Em 2007, nas eleições intercalares, António Costa tornava-se presidente da câmara de Lisboa, mandato que viu sucessivamente renovado até 2014, quando deu o lugar a Fernando Medina. O mandato Costa-Medina marcou um ponto de viragem na cidade. Gostaria de assinalar três pontos. Em primeiro lugar, depois de alguns anos de gestão caótica, com a câmara a passar grandes dificuldades financeiras, António Costa conseguiu sanear a dívida da câmara. Manda o rigor histórico que se diga que apenas o fez devido a Passos Coelho que pagou à câmara municipal o valor devido pelos terrenos do aeroporto. Em segundo lugar, a crise de 2011 criou fortes incentivos na economia de especialização numa monocultura do turismo. Naturalmente, esta alteração estrutural teve efeitos perniciosos na economia do país, tornando-a mais débil, dependente de flutuações do mercado estrangeiro e pouco competitiva no geral. No entanto, para Lisboa foi altamente benéfica, nomeadamente com uma injecção de capital para remodelar imensos edifícios, a abertura de restaurantes e lojas. O mérito não é de Costa-Medina. Simplesmente, eles estavam à frente da câmara quando a mudança estrutural aconteceu. No entanto, só um néscio pode dizer que não é mais agradável passear e estar em Lisboa hoje do que em 2007. Em terceiro lugar, a dupla Costa-Medina fez um conjunto de obras que, em minha opinião, beneficiaram grandemente a cidade, começando pelas obras à beira-rio, passando pela abertura de inúmeras praças e espaços verdes e a feitura de ciclovias em grandes artérias como a Avenida da República.

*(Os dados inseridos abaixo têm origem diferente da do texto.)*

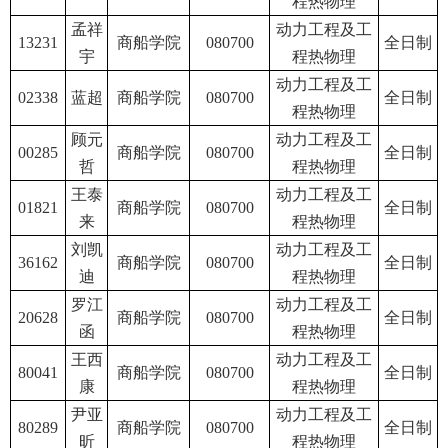
程热物理
孟祥
动力工程及工
13231
商船学院
080700
全日制
宇
程热物理
动力工程及工
02338
蓝超
商船学院
080700
全日制
程热物理
顾元
动力工程及工
00285
商船学院
080700
全日制
哲
程热物理
王泰
动力工程及工
01821
商船学院
080700
全日制
来
程热物理
刘凯
动力工程及工
36162
商船学院
080700
全日制
迪
程热物理
罗江
动力工程及工
20628
商船学院
080700
全日制
函
程热物理
王西
动力工程及工
80041
商船学院
080700
全日制
康
程热物理
尹亚
动力工程及工
80289
商船学院
080700
全日制
昕
程热物理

É certo que também houve erros durante a gestão Costa-Medina. Por um lado, houve um claro esquecimento da cidade para além da fachada que os turistas veem e onde, de resto, mora a classe média-alta. Saindo dos eixos centrais, a cidade continuou pobre, suja e abandonado. Por outro lado, Lisboa sofreu com os cortes nos transportes públicos feitos nos anos da troika dos quais nunca mais recuperou. Andar de metro em Lisboa é risível com tempos de espera infinitos. Para além disso, a crise da habitação, hoje, provavelmente, o problema mais importante de Portugal, aumentou de forma exponencial durante o mandato Costa-Medina.

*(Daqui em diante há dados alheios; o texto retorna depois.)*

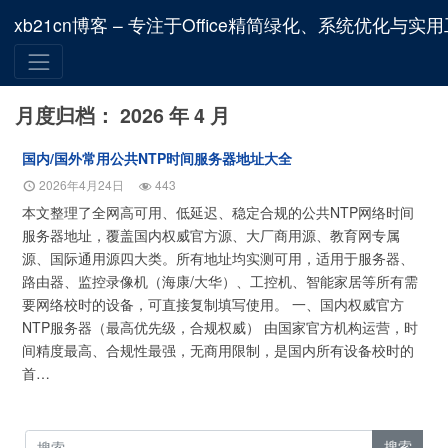
xb21cn博客 – 专注于Office精简绿化、系统优化与实
月度归档：
2026 年 4 月
国内/国外常用公共NTP时间服务器地址大全
2026年4月24日
443
本文整理了全网高可用、低延迟、稳定合规的公共NTP网络时间
服务器地址，覆盖国内权威官方源、大厂商用源、教育网专属
源、国际通用源四大类。所有地址均实测可用，适用于服务器、
路由器、监控录像机（海康/大华）、工控机、智能家居等所有需
要网络校时的设备，可直接复制填写使用。 一、国内权威官方
NTP服务器（最高优先级，合规权威） 由国家官方机构运营，时
间精度最高、合规性最强，无商用限制，是国内所有设备校时的
首…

Foi neste contexto que Carlos Moeda ganhou, surpreendemente, a câmara. Confesso que, na altura, fiquei com alguma esperança de que Moedas pudesse fazer um bom mandato. Havia muito para fazer. A primeira prioridade seria conseguir articular uma política de habitação que conseguisse evitar que a cidade não se torne (completamente) num parque de diversões, onde apenas moram os ricos e os turistas. É certo que, para tal, precisa da ajuda do governo e de financiamento do estado central. A segunda prioridade, é a melhoria da cidade que fica para lá da cortina, isto é, a cidade onde os turistas não vão e que continuam num declínio forte. Em terceiro lugar, Moedas precisava de lançar uma ideia ambiciosa sobre os transportes públicos, com um plano a dez ou quinze anos, articulando financiamento europeu e do estado central. Cristas fê-lo em 2017 com a proposta de 20 novas estações de metro, que foi recebida entre risadas. Esta proposta faz todo o sentido e poderia alterar completamente as dinâmicas dentro da área metropolitana.

No entanto, aqui chegados, passado mais de um ano da liderança de Moedas, o que se ouve na Praça do Município é um silêncio ensurdecedor. Moedas não aparenta ter uma ideia para a cidade. Não há um plano de médio prazo. É certo que Lisboa é sempre um presente envenenado. A liderança da câmara é, muitas vezes, confundida como um trampolim para voos mais altos. Quanto ganhou a câmara, Moedas parece ter começado a planear o passo seguinte, em vez de concentrar-se em ser um bom presidente da edilidade. De resto, o seu discurso no último 5 de Outubro, é bem demonstrativo de que utiliza o palanque local para se dirigir a uma (suposta) audiência nacional. A continuar assim, Moedas corre um risco muito sério de perder as próximas eleições locais. Se nada mudar, merecerá ser punido pelos eleitores.